▶ _Task brief_:
From the records below, output exactly the lines running from the line containing "pragmatisch und" through the line containing "Geld-zurück-Garantie, Bestpreis & Co.: Wann", and no others.

====== Input records

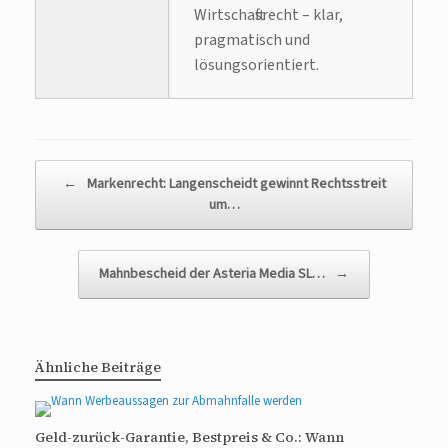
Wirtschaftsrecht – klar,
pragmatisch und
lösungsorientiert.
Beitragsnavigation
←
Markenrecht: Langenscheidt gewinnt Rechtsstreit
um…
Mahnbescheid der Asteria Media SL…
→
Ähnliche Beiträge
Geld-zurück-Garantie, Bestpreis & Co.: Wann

============
====== Input records

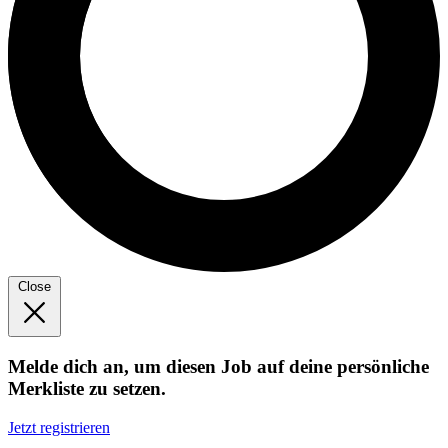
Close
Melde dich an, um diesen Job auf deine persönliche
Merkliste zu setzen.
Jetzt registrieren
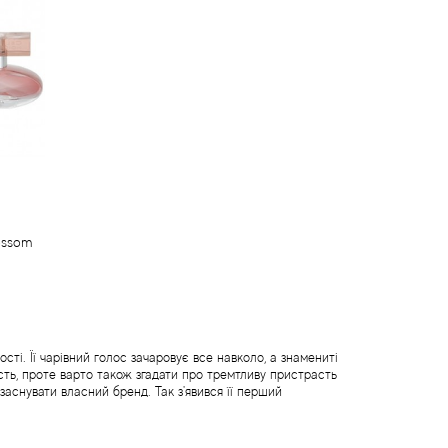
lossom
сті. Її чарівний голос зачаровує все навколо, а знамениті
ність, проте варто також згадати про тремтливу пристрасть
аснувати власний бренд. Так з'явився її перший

============

▶ _Completed task_:
pragmatisch und
lösungsorientiert.
Beitragsnavigation
←
Markenrecht: Langenscheidt gewinnt Rechtsstreit
um…
Mahnbescheid der Asteria Media SL…
→
Ähnliche Beiträge
Geld-zurück-Garantie, Bestpreis & Co.: Wann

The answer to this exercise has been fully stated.